Wyndham Decision Unsurprising but Misses the Point

Today, a federal court denied Wyndham’s Motion to Dismiss the FTC’s charges that the hotel chain failed to provide “reasonable” security for customer data. The District Court’s decision allows the FTC to continue collecting information under court-ordered discovery, but reserves until a motion for summary judgment or trial the underlying questions in the first-ever challenge to the FTC’s decade-long enforcement of data security (and privacy) issues through its Section 5 “unfairness and deception” authority.

“Today’s decision is not remotely surprising, but it also misses the point,” said Berin Szoka, President of TechFreedom, which filed an amicus brief in the case along with the International Center for Law & Economics and leading consumer protection scholars. “The court’s analysis explains at length what we never questioned: that the FTC’s sweeping authority over unfair and deceptive trade practices includes data security and that the FTC need not issue formal regulations before enforcing that authority. The court dodged the hard question: does the FTC’s body of roughly fifty unadjudicated settlements and a skimpy ‘guidance brochure’ provide adequate notice? Given that so few companies will challenge the FTC in court, does the FTC have too much discretion?”

The district court decision notes the “rapidly-evolving nature of data security” and quotes the Supreme Court’s 1976 decision in General Electric v. Gilbert: “the rulings, interpretations and opinions of the Administrator under this Act, while not controlling upon the courts by reason of their authority, do constitute a body of experience and informed judgment to which courts and litigants may properly resort for guidance.” The Wyndham decision omits the subsequent sentence: “The weight of such a judgment in a particular case will depend upon the thoroughness evident in its consideration, the validity of its reasoning, its consistency with earlier and later pronouncements, and all those factors which give it power to persuade, if lacking power to control.”

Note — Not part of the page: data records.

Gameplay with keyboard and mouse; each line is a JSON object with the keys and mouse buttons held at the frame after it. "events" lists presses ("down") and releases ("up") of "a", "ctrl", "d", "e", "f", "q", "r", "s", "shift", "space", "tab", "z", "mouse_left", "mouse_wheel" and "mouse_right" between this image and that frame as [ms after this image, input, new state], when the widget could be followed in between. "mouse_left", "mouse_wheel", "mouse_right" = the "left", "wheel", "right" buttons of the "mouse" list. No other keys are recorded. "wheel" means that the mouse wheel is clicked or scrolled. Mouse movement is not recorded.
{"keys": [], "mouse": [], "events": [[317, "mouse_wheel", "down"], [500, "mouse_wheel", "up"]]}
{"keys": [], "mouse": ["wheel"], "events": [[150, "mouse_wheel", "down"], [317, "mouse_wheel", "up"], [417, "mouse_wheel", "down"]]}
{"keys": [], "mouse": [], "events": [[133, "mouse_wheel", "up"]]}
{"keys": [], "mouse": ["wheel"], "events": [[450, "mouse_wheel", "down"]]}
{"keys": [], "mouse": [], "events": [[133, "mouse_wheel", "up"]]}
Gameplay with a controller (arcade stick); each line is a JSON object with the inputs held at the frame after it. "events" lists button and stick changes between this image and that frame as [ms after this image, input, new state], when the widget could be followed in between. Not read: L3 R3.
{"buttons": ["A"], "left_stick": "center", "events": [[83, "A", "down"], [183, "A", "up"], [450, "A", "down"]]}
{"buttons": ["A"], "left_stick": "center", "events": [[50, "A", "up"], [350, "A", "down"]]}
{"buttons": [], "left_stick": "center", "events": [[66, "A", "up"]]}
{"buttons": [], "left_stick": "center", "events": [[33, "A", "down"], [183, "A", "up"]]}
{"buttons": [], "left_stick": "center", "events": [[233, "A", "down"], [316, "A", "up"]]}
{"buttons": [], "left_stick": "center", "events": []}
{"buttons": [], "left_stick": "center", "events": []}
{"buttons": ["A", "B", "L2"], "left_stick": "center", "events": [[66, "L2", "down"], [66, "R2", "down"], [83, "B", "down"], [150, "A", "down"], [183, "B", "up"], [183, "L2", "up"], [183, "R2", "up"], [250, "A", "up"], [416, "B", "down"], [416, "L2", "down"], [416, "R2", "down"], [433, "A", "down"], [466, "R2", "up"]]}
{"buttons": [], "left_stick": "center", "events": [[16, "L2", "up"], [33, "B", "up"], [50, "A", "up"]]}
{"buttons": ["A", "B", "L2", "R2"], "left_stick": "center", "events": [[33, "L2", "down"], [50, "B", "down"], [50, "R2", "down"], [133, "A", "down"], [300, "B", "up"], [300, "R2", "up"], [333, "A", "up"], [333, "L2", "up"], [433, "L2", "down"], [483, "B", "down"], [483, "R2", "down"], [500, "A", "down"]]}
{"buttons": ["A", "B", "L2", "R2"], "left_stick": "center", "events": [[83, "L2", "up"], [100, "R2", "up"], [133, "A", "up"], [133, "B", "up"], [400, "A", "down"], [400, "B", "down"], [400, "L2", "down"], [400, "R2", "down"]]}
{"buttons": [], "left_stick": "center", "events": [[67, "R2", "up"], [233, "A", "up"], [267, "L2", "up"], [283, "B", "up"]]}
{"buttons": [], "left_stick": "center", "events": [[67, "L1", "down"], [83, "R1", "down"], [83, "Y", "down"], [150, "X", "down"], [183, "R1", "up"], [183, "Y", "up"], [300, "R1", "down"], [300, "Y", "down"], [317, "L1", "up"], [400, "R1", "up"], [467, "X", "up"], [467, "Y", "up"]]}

Szoka continued: “The court notes that Congress has prescribed a three-part standard for unfairness but fails to assess whether the FTC has, through a series of unadjudicated settlements, thoroughly or rigorously applied that standard, or whether the approach it has taken in reality a run-around of clear Congressional intent. We believe the FTC must do more to explain its analysis of both unfairness and deception, that, in most cases, it could do so in most cases without great difficulty, but that in hard cases, the future direction of the law must ultimately be up to the courts, not the three unelected FTC bureaucrats. We hope Wyndham will focus on these question in its appeal and at the motion for summary judgment. If the courts do not force the FTC to apply greater analytical rigor in what it increasingly calls a ‘common law’ of data security and privacy, it will fall to Congress to reform the FTC’s processes to ensure greater checks on the agency’s discretion.”

Szoka is co-author, along with Geoffrey Manne and Gus Hurwitz, of the FTC: Technology & Reform Project’s initial report, “Consumer Protection & Competition Regulation in a High-Tech World: Discussing the Future of the Federal Trade Commission,” which critiques the FTC’s processes and suggests areas where the FTC, the courts and Congress could improve how the FTC applies its sweeping unfairness and deception powers in data security, privacy and other cases, especially related to technology.